The second phase is proliferation. New blood vessels grow into the wound, and specialized cells begin producing collagen to rebuild the structural framework. In superficial burns, new skin cells migrate across the wound surface from the edges and from surviving structures like hair follicles. This is why shallow burns can resurface relatively quickly, often within two to three weeks.
The third phase, remodeling, can last months or even years. During this period, the body reorganizes the collagen it laid down in a hurry during proliferation. The scar gradually softens, flattens, and fades, though it never fully returns to the original skin structure.
Scarring After a Burn
Superficial second-degree burns generally heal without significant scarring. Deep second-degree and third-degree burns cause extensive scarring because the dermal structures responsible for regeneration, including sweat glands, oil glands, and hair follicles, are destroyed and do not grow back.
Hypertrophic scars, which are raised, firm, and stay within the boundaries of the original wound, are the most common type of problematic burn scar. They form when the body overproduces collagen during the healing process. Certain cells in the wound convert into a contractile type that pulls the scar tissue tight, which is what causes burn contractures: the stiff, tightened scars that can restrict movement when they form over joints. These contractures happen because the scar tissue actively contracts as it matures, pulling the surrounding skin with it.

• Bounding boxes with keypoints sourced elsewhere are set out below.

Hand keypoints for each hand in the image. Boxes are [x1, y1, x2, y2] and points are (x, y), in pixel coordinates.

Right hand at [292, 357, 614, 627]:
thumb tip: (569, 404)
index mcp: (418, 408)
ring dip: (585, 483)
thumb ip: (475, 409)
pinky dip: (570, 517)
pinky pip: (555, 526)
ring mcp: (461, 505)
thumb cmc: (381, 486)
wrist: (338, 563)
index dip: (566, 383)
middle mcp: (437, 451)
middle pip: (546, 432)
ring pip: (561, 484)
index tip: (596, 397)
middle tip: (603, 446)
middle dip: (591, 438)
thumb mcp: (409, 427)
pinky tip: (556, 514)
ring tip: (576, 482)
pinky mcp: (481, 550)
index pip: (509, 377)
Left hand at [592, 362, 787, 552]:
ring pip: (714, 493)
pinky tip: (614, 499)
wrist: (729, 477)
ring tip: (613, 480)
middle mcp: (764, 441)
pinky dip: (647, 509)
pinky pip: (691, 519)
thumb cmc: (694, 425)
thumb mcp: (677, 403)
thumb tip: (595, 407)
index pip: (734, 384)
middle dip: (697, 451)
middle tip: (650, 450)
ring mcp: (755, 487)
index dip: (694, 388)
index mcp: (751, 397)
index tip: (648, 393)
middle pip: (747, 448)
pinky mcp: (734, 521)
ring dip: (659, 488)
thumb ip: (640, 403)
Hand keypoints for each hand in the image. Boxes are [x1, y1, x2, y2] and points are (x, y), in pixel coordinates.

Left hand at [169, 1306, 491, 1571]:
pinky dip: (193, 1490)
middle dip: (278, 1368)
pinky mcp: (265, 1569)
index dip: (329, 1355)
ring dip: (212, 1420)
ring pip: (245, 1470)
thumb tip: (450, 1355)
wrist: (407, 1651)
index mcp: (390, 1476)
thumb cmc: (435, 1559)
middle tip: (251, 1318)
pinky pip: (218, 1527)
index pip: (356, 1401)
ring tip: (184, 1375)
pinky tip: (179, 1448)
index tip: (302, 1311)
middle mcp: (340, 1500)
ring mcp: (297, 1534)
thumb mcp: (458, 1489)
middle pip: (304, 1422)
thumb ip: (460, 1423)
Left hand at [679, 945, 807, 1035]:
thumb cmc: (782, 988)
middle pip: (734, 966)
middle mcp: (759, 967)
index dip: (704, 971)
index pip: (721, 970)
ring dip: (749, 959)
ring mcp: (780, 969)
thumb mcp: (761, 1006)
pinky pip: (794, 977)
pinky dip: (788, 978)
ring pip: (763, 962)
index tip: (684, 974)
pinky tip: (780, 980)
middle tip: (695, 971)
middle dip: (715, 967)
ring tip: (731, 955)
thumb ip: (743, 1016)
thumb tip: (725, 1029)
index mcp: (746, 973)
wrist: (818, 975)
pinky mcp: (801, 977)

Scar tissue from burns also tends to be drier and more fragile than normal skin, since it lacks the glands that produce sweat and oil. People with healed burn scars often deal with chronic dryness, itching, and increased sensitivity to sun exposure in those areas for years.

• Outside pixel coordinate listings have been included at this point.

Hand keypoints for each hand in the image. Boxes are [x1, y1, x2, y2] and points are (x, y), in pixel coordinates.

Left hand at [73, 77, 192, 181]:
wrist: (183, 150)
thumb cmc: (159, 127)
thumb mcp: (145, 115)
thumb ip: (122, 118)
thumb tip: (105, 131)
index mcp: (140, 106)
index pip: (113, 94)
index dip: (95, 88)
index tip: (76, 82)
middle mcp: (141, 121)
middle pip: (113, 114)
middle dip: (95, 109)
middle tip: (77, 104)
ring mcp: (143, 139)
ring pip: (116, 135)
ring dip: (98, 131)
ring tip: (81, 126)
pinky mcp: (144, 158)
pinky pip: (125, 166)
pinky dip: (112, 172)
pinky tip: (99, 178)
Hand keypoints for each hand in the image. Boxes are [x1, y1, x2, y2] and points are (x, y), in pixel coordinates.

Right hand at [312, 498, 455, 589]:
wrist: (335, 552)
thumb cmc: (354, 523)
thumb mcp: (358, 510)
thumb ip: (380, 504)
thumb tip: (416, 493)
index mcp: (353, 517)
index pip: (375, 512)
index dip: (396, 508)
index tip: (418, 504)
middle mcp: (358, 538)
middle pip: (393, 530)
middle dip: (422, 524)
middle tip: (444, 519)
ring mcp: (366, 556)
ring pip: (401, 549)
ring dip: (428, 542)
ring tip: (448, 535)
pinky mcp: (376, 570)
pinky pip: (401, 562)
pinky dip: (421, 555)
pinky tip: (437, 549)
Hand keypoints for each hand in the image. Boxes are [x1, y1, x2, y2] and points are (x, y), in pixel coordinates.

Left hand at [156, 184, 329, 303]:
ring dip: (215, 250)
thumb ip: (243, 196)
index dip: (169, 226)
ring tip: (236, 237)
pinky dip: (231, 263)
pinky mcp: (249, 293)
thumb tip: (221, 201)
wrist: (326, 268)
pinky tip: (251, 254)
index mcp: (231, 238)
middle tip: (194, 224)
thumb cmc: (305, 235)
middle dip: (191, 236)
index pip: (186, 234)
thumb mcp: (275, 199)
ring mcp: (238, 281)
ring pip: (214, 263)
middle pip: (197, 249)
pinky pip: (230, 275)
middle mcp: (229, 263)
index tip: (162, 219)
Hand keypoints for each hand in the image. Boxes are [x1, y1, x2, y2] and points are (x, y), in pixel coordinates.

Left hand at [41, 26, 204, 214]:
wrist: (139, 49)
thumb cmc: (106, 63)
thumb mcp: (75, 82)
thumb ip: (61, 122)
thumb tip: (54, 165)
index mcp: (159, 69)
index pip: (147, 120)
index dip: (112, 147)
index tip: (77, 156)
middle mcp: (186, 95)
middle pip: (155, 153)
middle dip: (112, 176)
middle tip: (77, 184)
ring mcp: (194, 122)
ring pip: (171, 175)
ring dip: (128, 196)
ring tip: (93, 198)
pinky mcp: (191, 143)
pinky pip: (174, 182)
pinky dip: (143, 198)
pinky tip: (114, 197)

Cooling a Burn: What Actually Helps
Running cool water over a burn is the single most effective first aid measure, and the key word is “cool,” not cold. Ice or ice water can cause additional tissue damage to already injured skin. The international resuscitation guidelines recommend immediate active cooling with running water as a strong recommendation, though the evidence hasn’t pinpointed an exact ideal duration. Studies have tested cooling times ranging from 2 minutes to 75 minutes, with about half of patients cooled for 20 minutes or more. No significant difference in outcomes was found between shorter and longer durations in the available data.
For young children, full-body cooling poses a real risk of hypothermia. In one study, 5 out of 117 children under age 4 developed hypothermia or shivering during burn cooling, particularly when showering was used. For small children, cooling just the burned area while keeping the rest of the body warm is the safer approach.

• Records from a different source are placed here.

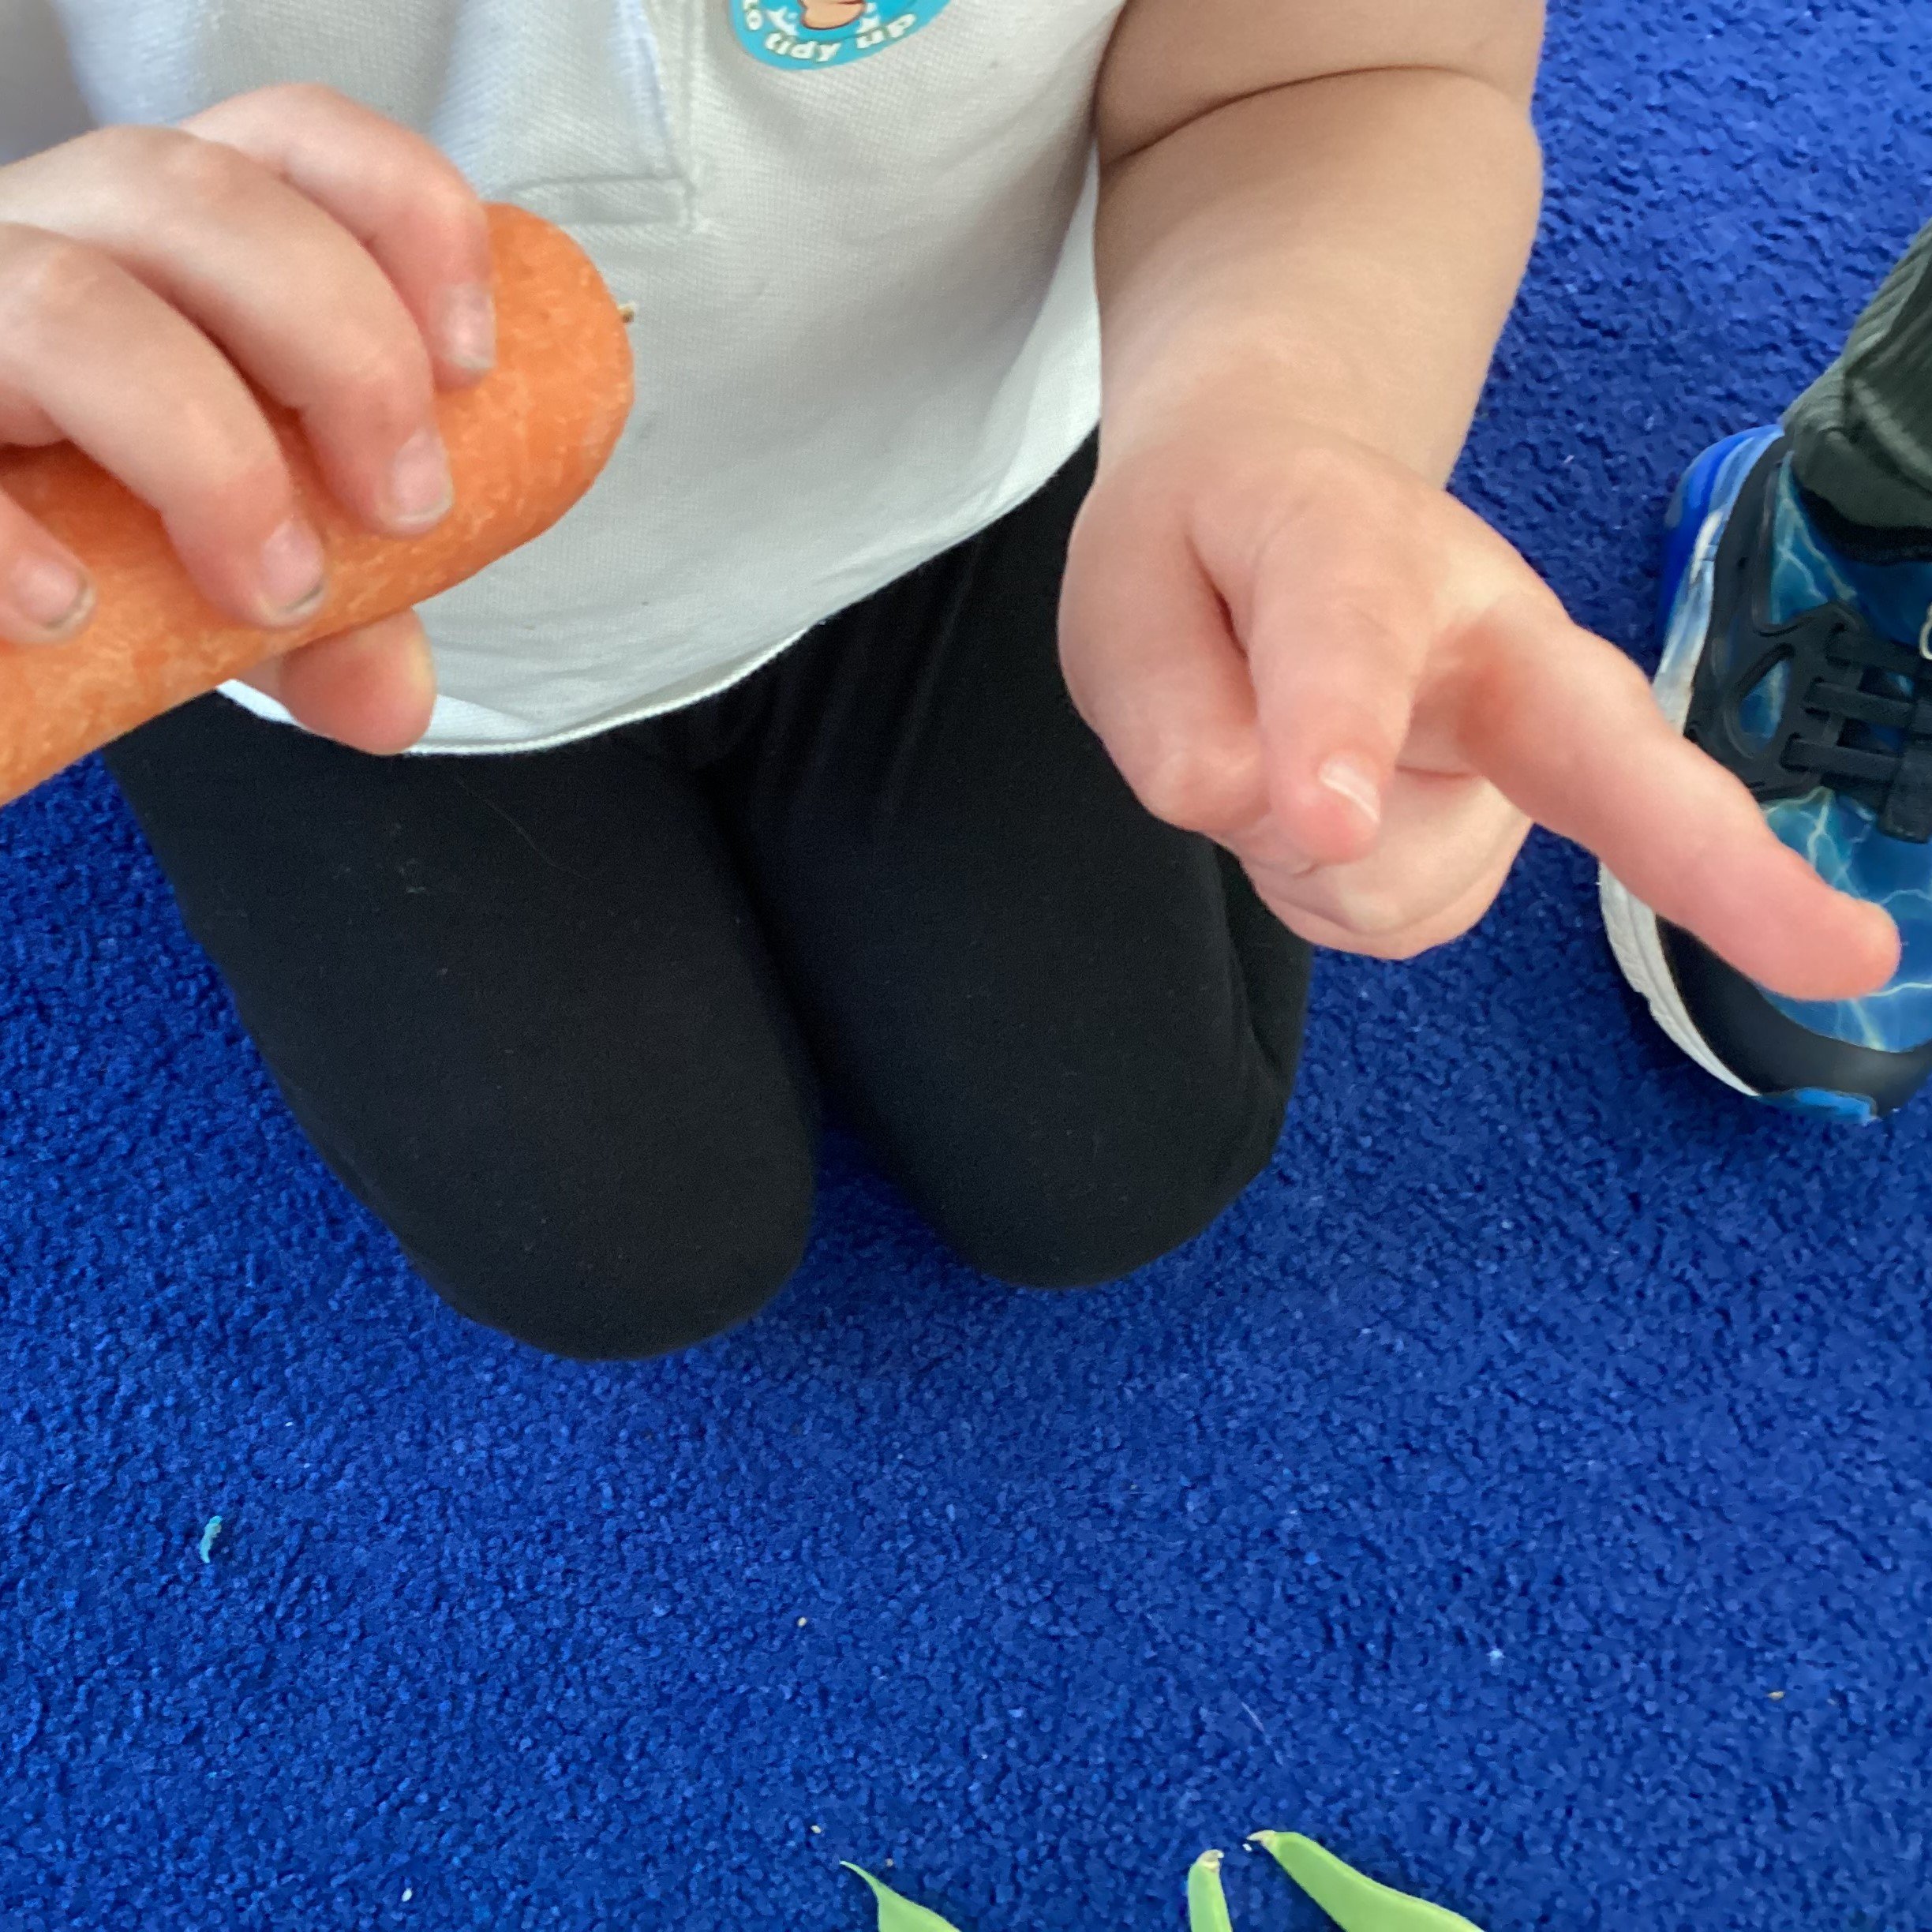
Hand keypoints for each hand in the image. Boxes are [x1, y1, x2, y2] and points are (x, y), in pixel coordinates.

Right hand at [0, 83, 497, 751]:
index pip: (292, 142)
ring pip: (70, 305)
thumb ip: (333, 624)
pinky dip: (3, 532)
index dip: (406, 219)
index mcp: (173, 241)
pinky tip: (67, 610)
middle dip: (345, 353)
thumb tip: (394, 706)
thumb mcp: (238, 569)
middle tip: (405, 509)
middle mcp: (55, 230)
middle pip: (201, 200)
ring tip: (270, 593)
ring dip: (210, 457)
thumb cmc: (99, 529)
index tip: (471, 368)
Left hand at [1059, 402, 1900, 1002]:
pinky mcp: (1501, 831)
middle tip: (1843, 952)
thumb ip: (1168, 710)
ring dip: (1297, 858)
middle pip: (1603, 757)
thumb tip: (1289, 822)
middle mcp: (1492, 647)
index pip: (1356, 639)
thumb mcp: (1125, 600)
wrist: (1290, 499)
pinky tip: (1327, 804)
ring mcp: (1518, 750)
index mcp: (1369, 553)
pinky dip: (1323, 891)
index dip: (1336, 731)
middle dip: (1713, 859)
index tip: (1323, 818)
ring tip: (1281, 751)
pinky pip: (1388, 922)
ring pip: (1397, 888)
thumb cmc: (1209, 546)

Burns That Need Specialized Care
Not every burn can be managed at home or even at a general emergency room. The American Burn Association recommends specialized burn center referral for all full-thickness burns regardless of size, partial-thickness burns covering 10% or more of body surface area, and any deep burn on the face, hands, feet, genitals, or over joints. Burns in these locations carry higher risks of functional impairment and disfigurement. All chemical burns, high-voltage electrical injuries, and suspected inhalation injuries also warrant burn center evaluation. For children 14 and under, any burn may benefit from burn center referral due to the complexity of pain management, wound care, and the potential for non-accidental trauma that needs assessment.